═════ DATASET ENTRIES ═════

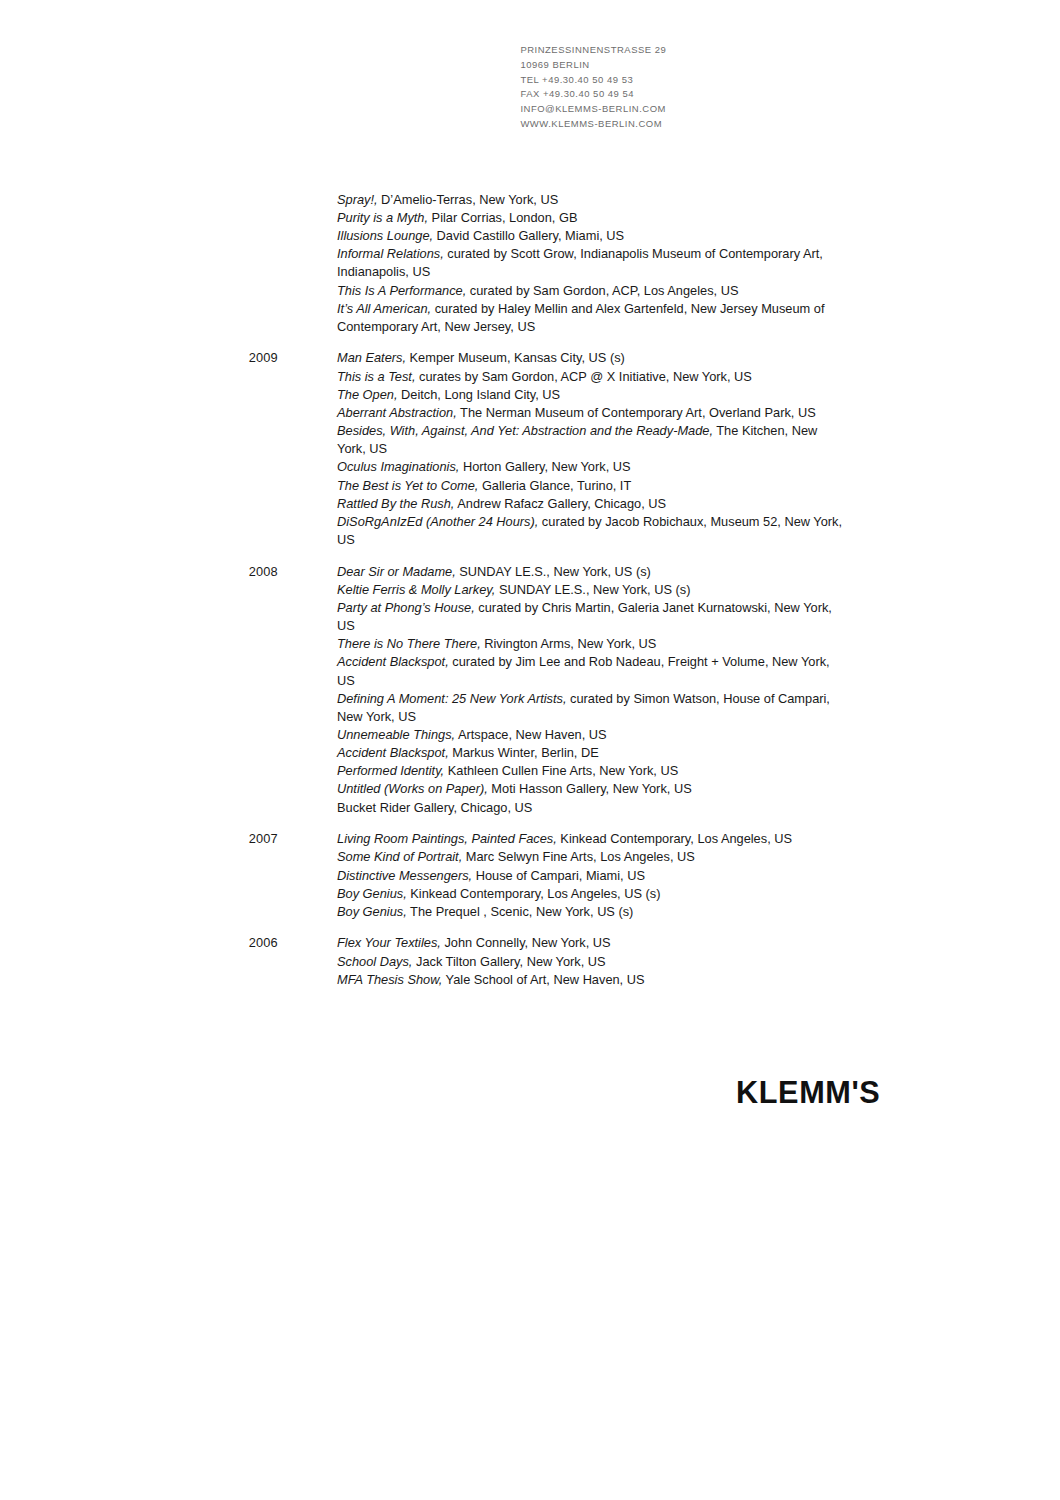Prinzessinnenstrasse 29
10969 Berlin
Tel +49.30.40 50 49 53
Fax +49.30.40 50 49 54
info@klemms-berlin.com
www.klemms-berlin.com
Spray!, D’Amelio-Terras, New York, US
Purity is a Myth, Pilar Corrias, London, GB
Illusions Lounge, David Castillo Gallery, Miami, US
Informal Relations, curated by Scott Grow, Indianapolis Museum of Contemporary Art, Indianapolis, US
This Is A Performance, curated by Sam Gordon, ACP, Los Angeles, US
It’s All American, curated by Haley Mellin and Alex Gartenfeld, New Jersey Museum of Contemporary Art, New Jersey, US
2009
Man Eaters, Kemper Museum, Kansas City, US (s)
This is a Test, curates by Sam Gordon, ACP @ X Initiative, New York, US
The Open, Deitch, Long Island City, US
Aberrant Abstraction, The Nerman Museum of Contemporary Art, Overland Park, US
Besides, With, Against, And Yet: Abstraction and the Ready-Made, The Kitchen, New York, US
Oculus Imaginationis, Horton Gallery, New York, US
The Best is Yet to Come, Galleria Glance, Turino, IT
Rattled By the Rush, Andrew Rafacz Gallery, Chicago, US
DiSoRgAnIzEd (Another 24 Hours), curated by Jacob Robichaux, Museum 52, New York, US
2008
Dear Sir or Madame, SUNDAY LE.S., New York, US (s)
Keltie Ferris & Molly Larkey, SUNDAY LE.S., New York, US (s)
Party at Phong’s House, curated by Chris Martin, Galeria Janet Kurnatowski, New York, US
There is No There There, Rivington Arms, New York, US
Accident Blackspot, curated by Jim Lee and Rob Nadeau, Freight + Volume, New York, US
Defining A Moment: 25 New York Artists, curated by Simon Watson, House of Campari, New York, US
Unnemeable Things, Artspace, New Haven, US
Accident Blackspot, Markus Winter, Berlin, DE
Performed Identity, Kathleen Cullen Fine Arts, New York, US
Untitled (Works on Paper), Moti Hasson Gallery, New York, US
Bucket Rider Gallery, Chicago, US
2007
Living Room Paintings, Painted Faces, Kinkead Contemporary, Los Angeles, US
Some Kind of Portrait, Marc Selwyn Fine Arts, Los Angeles, US
Distinctive Messengers, House of Campari, Miami, US
Boy Genius, Kinkead Contemporary, Los Angeles, US (s)
Boy Genius, The Prequel , Scenic, New York, US (s)
2006
Flex Your Textiles, John Connelly, New York, US
School Days, Jack Tilton Gallery, New York, US
MFA Thesis Show, Yale School of Art, New Haven, US
KLEMM'S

═════

> _WORK REQUIRED_:
Find the lines of the material that contain the word "House" and report only how many there are.

> _ANSWER_:
3